Finding a real prairie populist in the wild

SIOUX FALLS, South Dakota — Science will warn you against believing that things happen for a reason. But things that happen make it hard to not believe there’s a reason.

I wasn’t looking for a story first thing when I got into Sioux Falls. I simply hadn’t eaten in 271 miles of state highways, county roads, and U.S. routes when I found Parker’s Bistro on Phillips Street. But when I sat down, the story found me.

Rick Weiland, a prominent South Dakota Democrat who has run for both Congress and U.S. Senate in the state, who has served as senior staff to the former Democratic Senate Majority Leader Tom Daschle, and who served in the Clinton administration, was sitting across from me.

It’s not that often a former U.S. Senate nominee is sitting across from you by happenstance. In particular, if you travel the country on back roads, it’s also not that often they share a beer and their views of the world with you without the filter of political urgency.

Weiland is the ultimate prairie populist. His views come from experience, rather than from focus groups or consultants. His authenticity was apparent in his iconic campaign video in 2014 when he personally sang his platform to the tune of Roger Miller’s King of the Road:

My vote is not for sale or rent
I just won’t listen to the one percent
I’m not campaigning in corporate jets
I’m meeting voters in luncheonettes

The quiet streets and scarce foot traffic don’t reflect the state of economic and population explosion in this city. It’s the largest in the state, and it’s growing fast. Census Bureau estimates show they are one of less than 100 metro areas in the U.S. that saw their populations grow by at least 10 percentage points in the last 10 years.

“The economy here is good, real good,” said Weiland, who just returned from a folk festival at Newton Hills State Park where he camped with his granddaughter.

He pointed to economic opportunity made available by several sectors rather than a reliance on one. “So healthcare is the main one, but there is also banking, which is kind of big here as well, and light manufacturing,” he said.

Despite running for a Senate seat held by then-retiring Democratic Sen. Tim Johnson in 2014, Weiland knew he was running in a conservative state. He faced former governor Republican Mike Rounds and independent Larry Pressler.

As any populist ought to be, Weiland was ahead of his time in 2014. He took on his party’s establishment because he wasn’t then-Senate Majority Leader Harry Reid’s choice to run in that race: Stephanie Herseth Sandlin was. Weiland, in turn, let Reid know he wasn’t Weiland’s choice for majority leader if he won the seat.

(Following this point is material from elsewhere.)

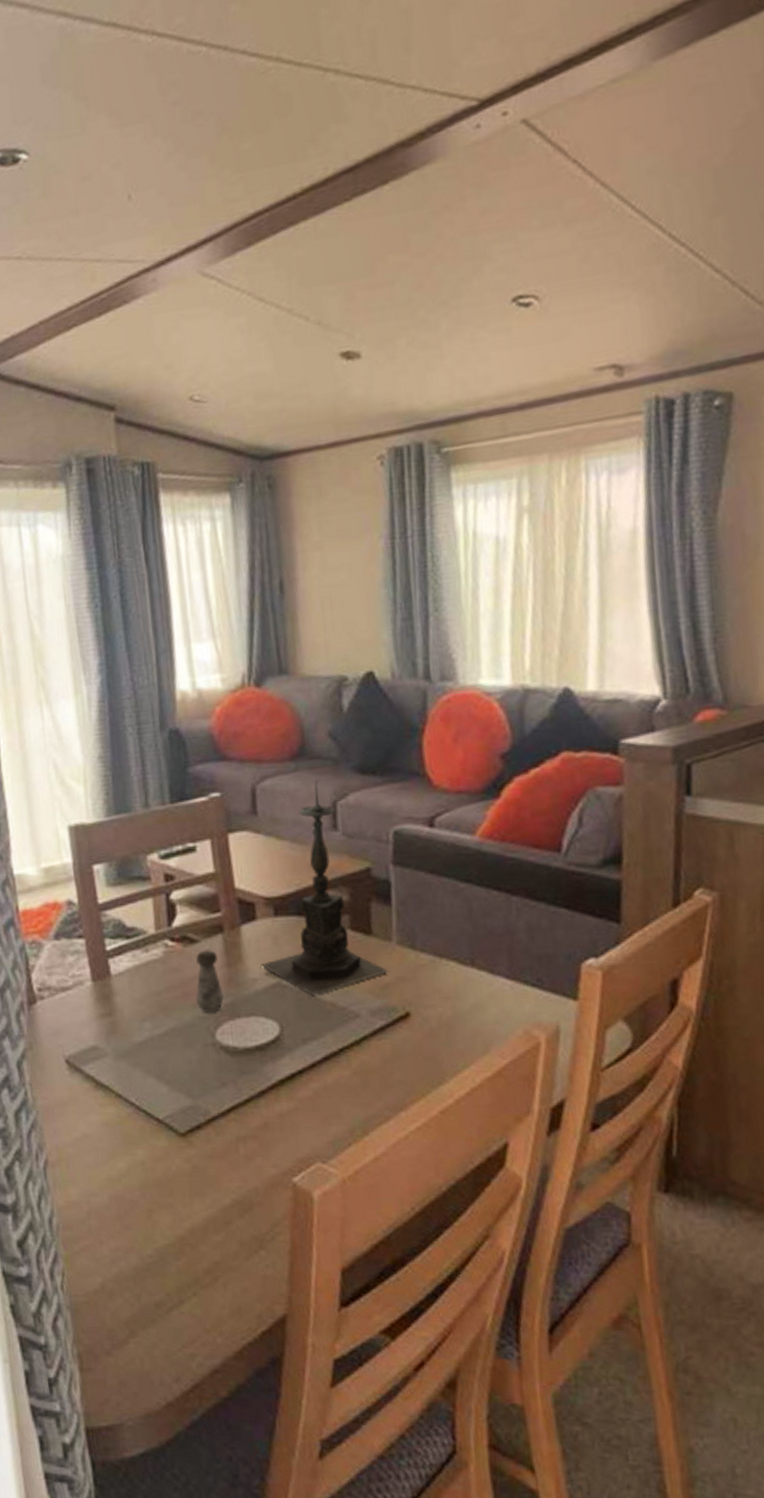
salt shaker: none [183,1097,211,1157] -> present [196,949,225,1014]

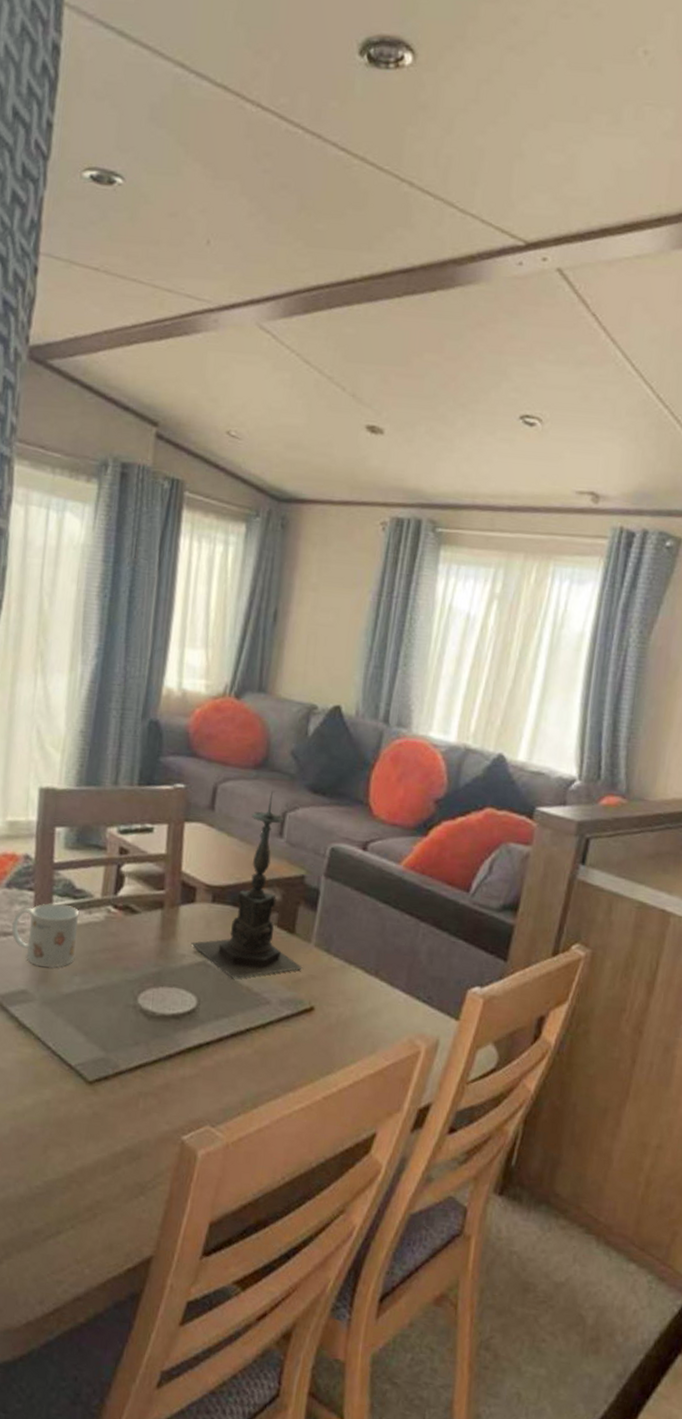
mug: none [68,946,140,1019] -> present [11,902,79,968]
salt shaker: present [196,949,225,1014] -> none [126,920,153,979]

In the end, Herseth Sandlin decided not to run, and Weiland won the primary.

In the general election, the press got excited. Many D.C.-based journalists flew here to cover the race, reporting it was going be a close one. In the end, it wasn’t, in part because the belief took hold that Weiland was more liberal than populist. “I don’t think I was,” he says. “I think I got tagged being liberal because I didn’t support the Keystone Pipeline.”

Rounds won the seat easily, but that doesn’t mean Weiland lacked an impact. He spent 2014 also campaigning for a higher minimum wage, and that ballot measure won 55% of voters support on a ballot measure.

And in 2016 as Donald Trump was winning the state by a whopping 30 percentage points, another ballot measure, this one decreasing that same minimum wage for workers under 18 years old, failed.

Sioux Falls businessman and former Democratic U.S. Senate candidate Rick Weiland is seen at a bistro in Sioux Falls, South Dakota.
Sioux Falls businessman and former Democratic U.S. Senate candidate Rick Weiland is seen at a bistro in Sioux Falls, South Dakota.

Weiland says he will not run for office again and is cured of the bug. “I think so, I think so,” he says.

As a local musician crooned folk sounds and the patio at the bistro started to fill up, Weiland decided to do a little bragging of his hometown he said gave him and his five children all a sense of place. “So, Cher was in town about two or three months ago, right? Out at the new event center. Someone from her staff called down here to get a meal for her. She ordered the Buddha Bowl, and the staff was so pumped, of course my wife and my two girls were on their way out to the concert when the call came in.”

You definitely get the idea Weiland, whose 91-year-old mother lives not far from here, not only fits in better here than in Washington where he lived for a handful of years, but also that he can make that difference without being elected.